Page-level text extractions
· · ·

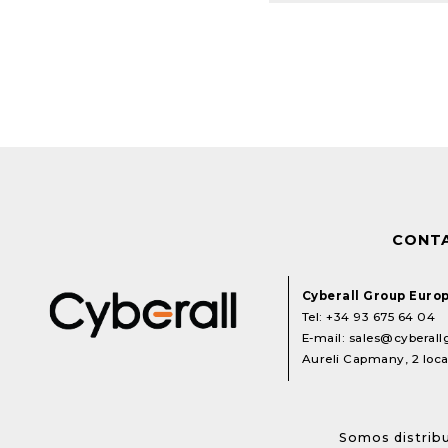
CONT
Cyberall Group Euro
Tel:
+34 93 675 64 04
E-mail:
sales@cyberal
Aureli Capmany, 2 local
Somos distribu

· · ·

WHAT IS BEING ASKED:
Every line from the one containing "Cyberall Group Euro" through the final line of the data above is to be restated word for word, and nothing more.

RESPONSE BELOW:
Cyberall Group Euro
Tel:
+34 93 675 64 04
E-mail:
sales@cyberal
Aureli Capmany, 2 local
Somos distribu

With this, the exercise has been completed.